I came from just around the corner for the event; others had travelled much further to collect their prizes and take a bow, or to hear the winners read extracts from their books. First was Khaled Mattawa, straight off the plane from Tripoli, to accept the Saif Ghobash-Banipal prize for his translation of the Selected Poems of Adonis. His reading – “I add height and depth but how do I find my way . . . how do I find my direction . . . . And what do you want from me, son, O son?” – set the theme, crystallizing the web of dependence that links writers, translators and readers, even as a need for independence of voice might spin them in a different direction.

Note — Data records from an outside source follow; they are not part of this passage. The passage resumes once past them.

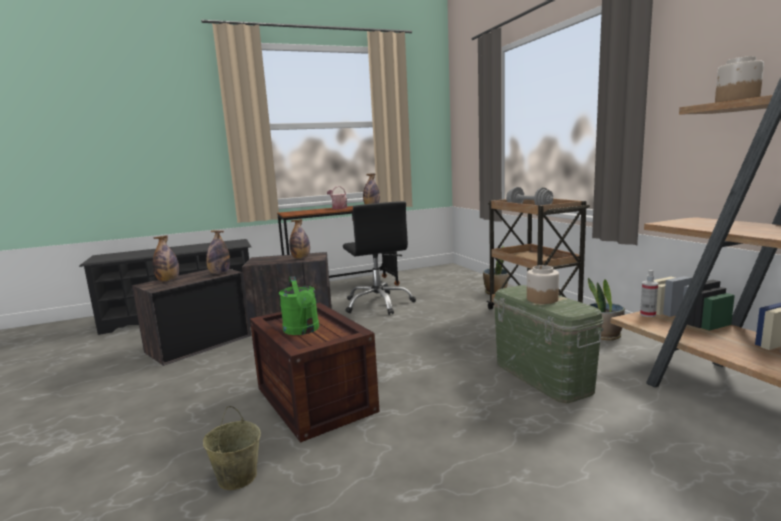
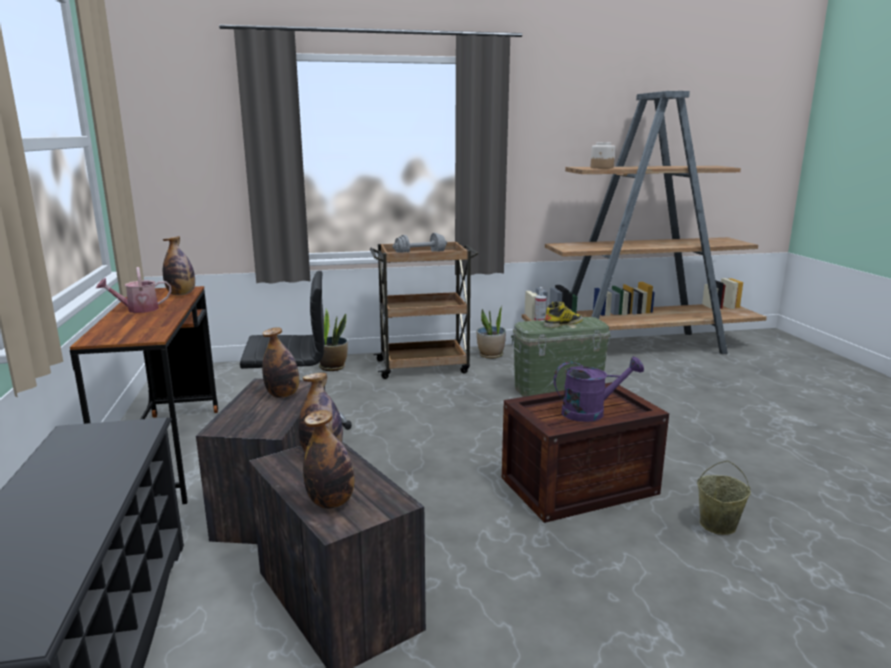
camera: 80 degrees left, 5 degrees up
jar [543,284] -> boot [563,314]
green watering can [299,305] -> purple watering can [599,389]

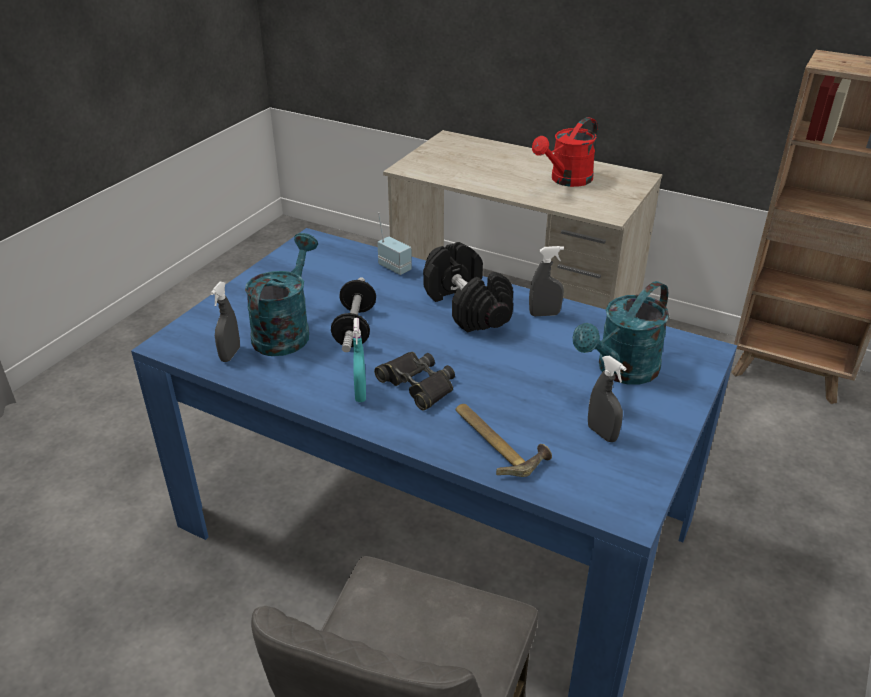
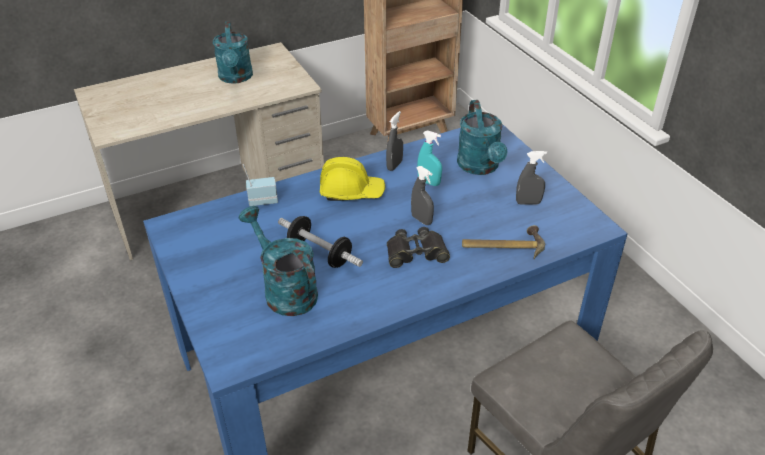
camera: 55 degrees left, 5 degrees up
red watering can [564,152] -> turquoise watering can [233,53]
black dumbbell [468,287] -> yellow hard hat [352,179]
grey spray bottle [225,322] -> grey spray bottle [422,195], shifted
turquoise spray bottle [359,360] -> turquoise spray bottle [429,158], shifted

Adriana Hunter, reading from her winning translation of Beside the Sea by Véronique Olmi, provided what seems a fitting coda to Adonis’s/Mattawa’s dilemma: a troubled single mother and her two young sons are climbing the six flights of stairs to their hotel room, “Perhaps if there had been more light we’d have felt more like it”.

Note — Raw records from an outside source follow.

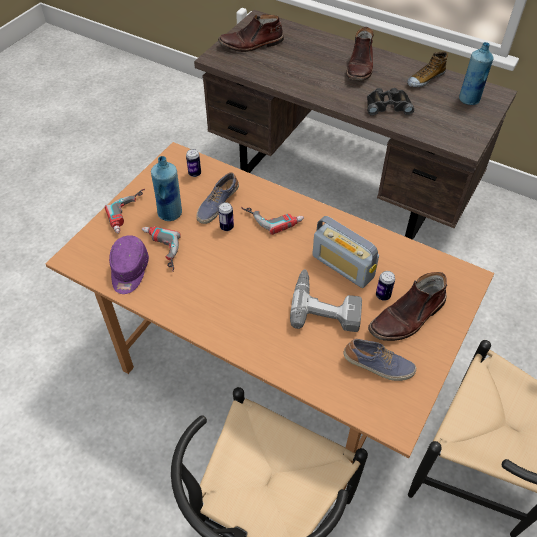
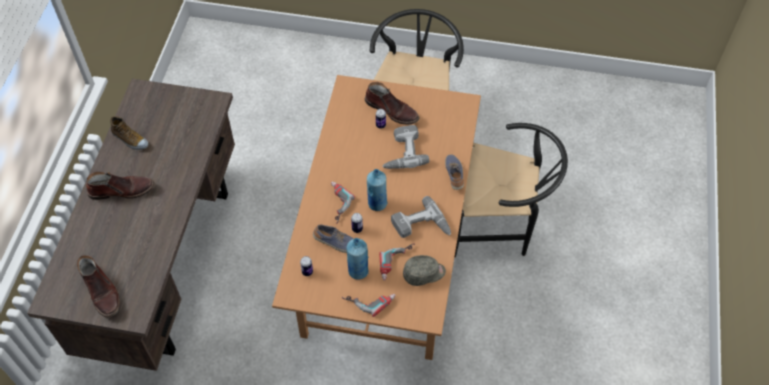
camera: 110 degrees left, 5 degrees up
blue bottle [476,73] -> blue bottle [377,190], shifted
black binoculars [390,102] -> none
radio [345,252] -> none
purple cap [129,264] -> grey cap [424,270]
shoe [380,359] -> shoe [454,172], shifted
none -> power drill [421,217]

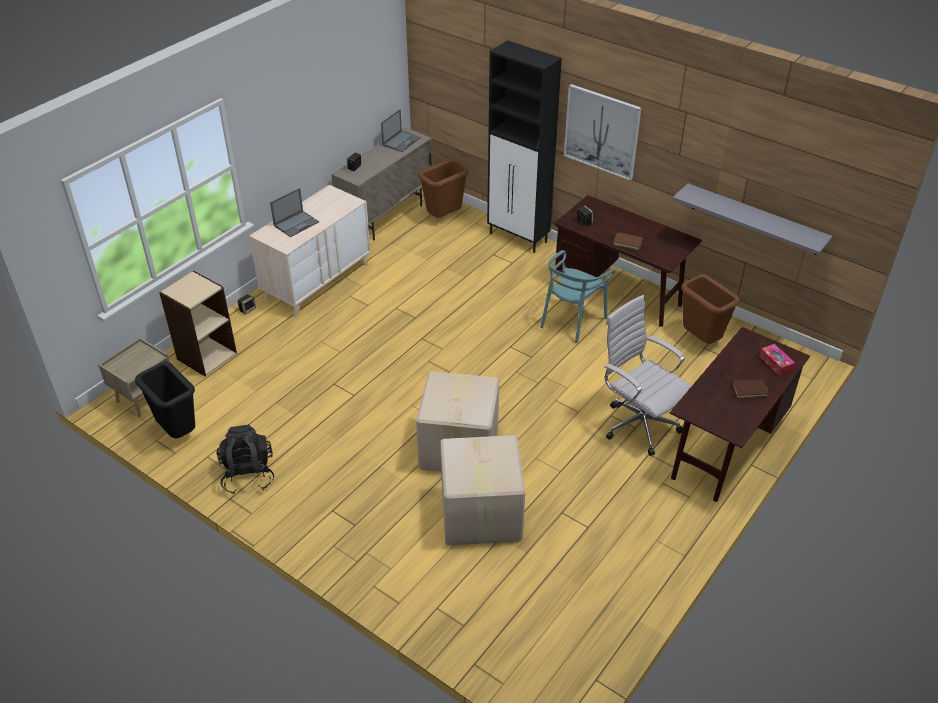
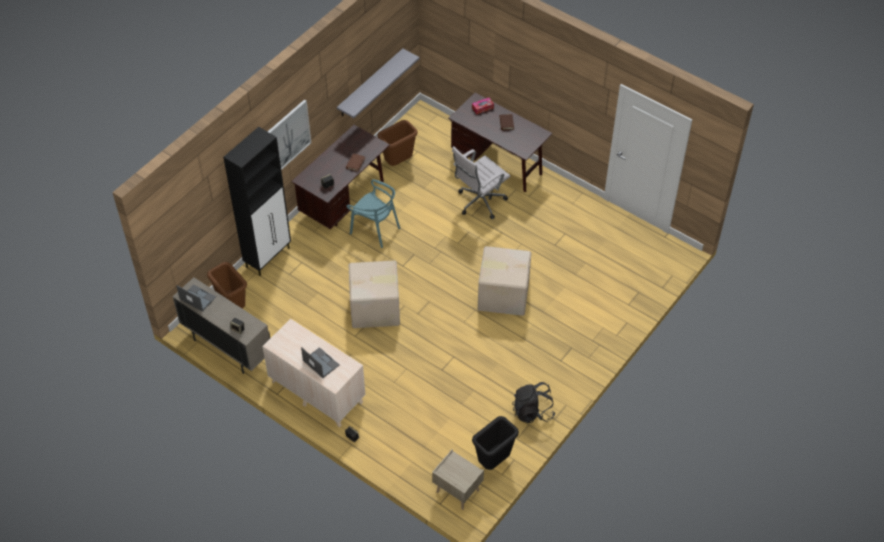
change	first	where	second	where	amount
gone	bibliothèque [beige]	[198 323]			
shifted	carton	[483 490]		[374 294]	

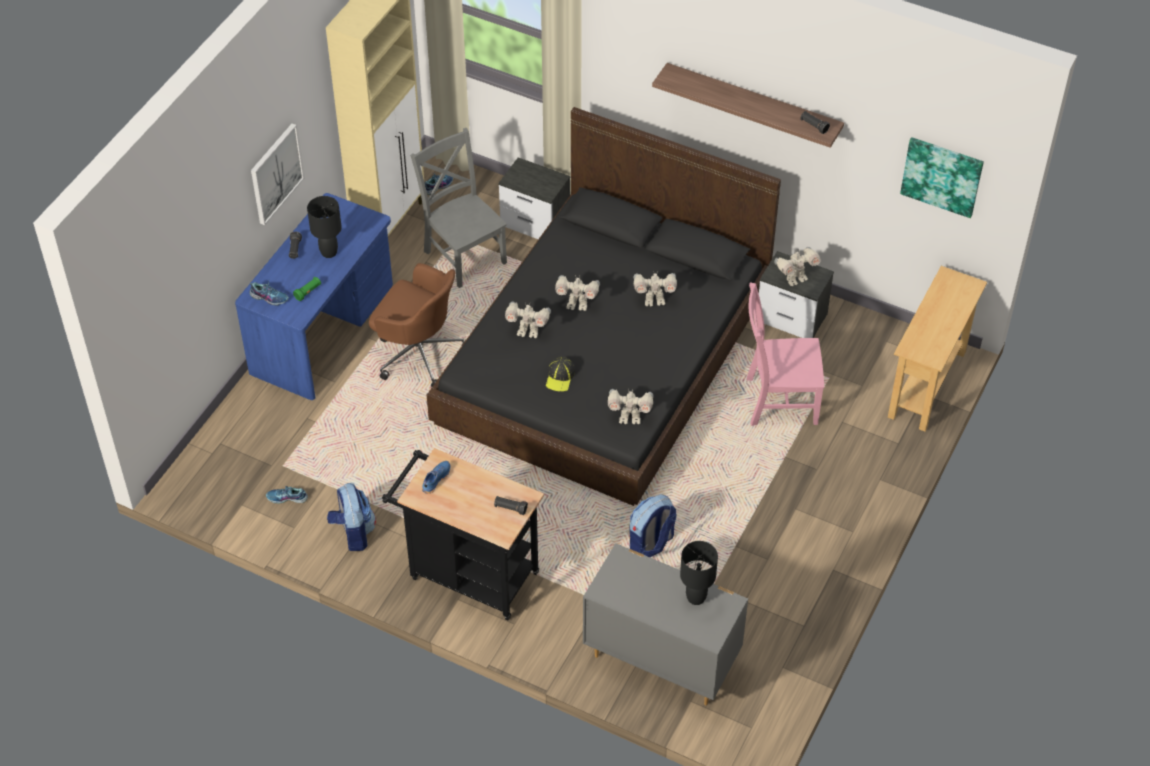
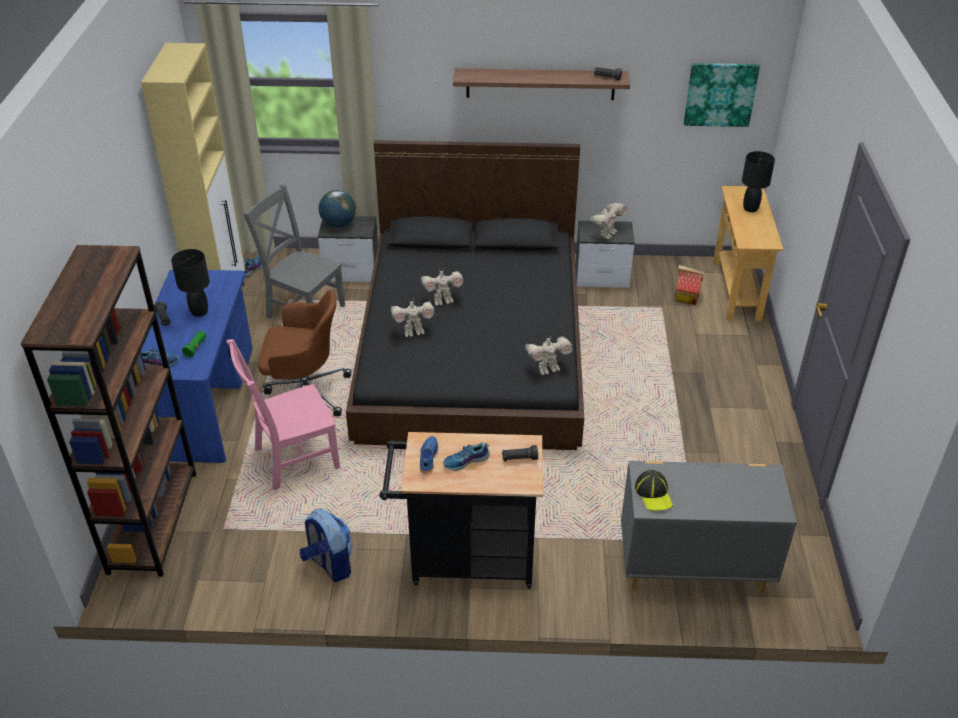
change	first	where	second	where	amount
gone	tableau	[277 174]			
gone	robot jouet	[655 289]			
shifted	chaise [rose]	[785 354]		[283 415]	
shifted	casquette	[560 374]		[654 490]	
shifted	chaussure	[287 495]		[466 456]	
gone	sac à dos	[653 525]			
shifted	lampe de table [noir]	[699 573]		[758 181]	
new			globe	[337 208]	
new			bibliothèque [marron]	[108 411]	
new			maison miniature	[689 285]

After the readings, Sean O’Brien stepped onto the stage to deliver the Sebald Lecture, being sure first to thank the stage management for their “delicate work“ in rearranging the furniture to introduce a Parkinson-esque set of chairs and coffee table, and then point out an essential re-arrangement of his lecture title: “Making the Crossing: The poet as translator” should be “Making the Crossing: A poet as translator”; “I have nothing to say by way of theory of translation, only my own experience”.
And O’Brien’s experiences are certainly varied, careering from adolescent readings of Rilke in a (poor) translation, to producing his own version of Dante’s Commedia (stemming, as I understood it, from some sort of dare by Don Paterson); a verse translation of Aristophanes’ The Birds (to tie in with a production by the National Theatre in 2003); and Postcards from the High Seas by the Creole poet Corsino Fortes. Now, he is turning his attention to the Spanish Golden Age and the work of Pedro Calderón, written entirely in rhyme, with seven different varieties of verse and enough “bravura” to send many a translator running for the stage door.
With all of these, the challenge is to navigate between two sorts of translation: “faithful but uninteresting” and “interesting but unfaithful” (that push and pull between dependence and independence, again). For some endeavours, “accuracy is everything”, for others it can be left below deck or on land. Translation is unavoidably and necessarily “an impure art”. The task of translating a poem and producing something that is self-buoying rather than tied with ropes and notes to the original is likely to induce sea-sickness in many. O’Brien, for example, “can get by” in French and German but is eager to begin a project on Lithuanian poetry. What if you get it wrong? What if you miss the point? “So shoot me”, he says . . . .
It strikes me that sitting at the back of the large, church-like auditorium in the basement of Kings Place is in some small way similar to the anxious experience of translating. I can’t make out every word, I’m petrified I’ll miss the “most important part”, I have no way of checking where line breaks are or of double-checking quotes (I scanned Adonis’s poems this morning for the “son, O, son” that I felt sure my eye would spot, but did not). But there is some comfort in O’Brien’s lines on the necessity of translations: “If you want a thing to live, you carry report of it”. As O’Brien said, channelling the actor Harrison Ford “You can type this shit but you can’t say it”, or, in my case, “you can say it, but I can’t type it.” Reporting, like translating, is a form of interpretation. So shoot me.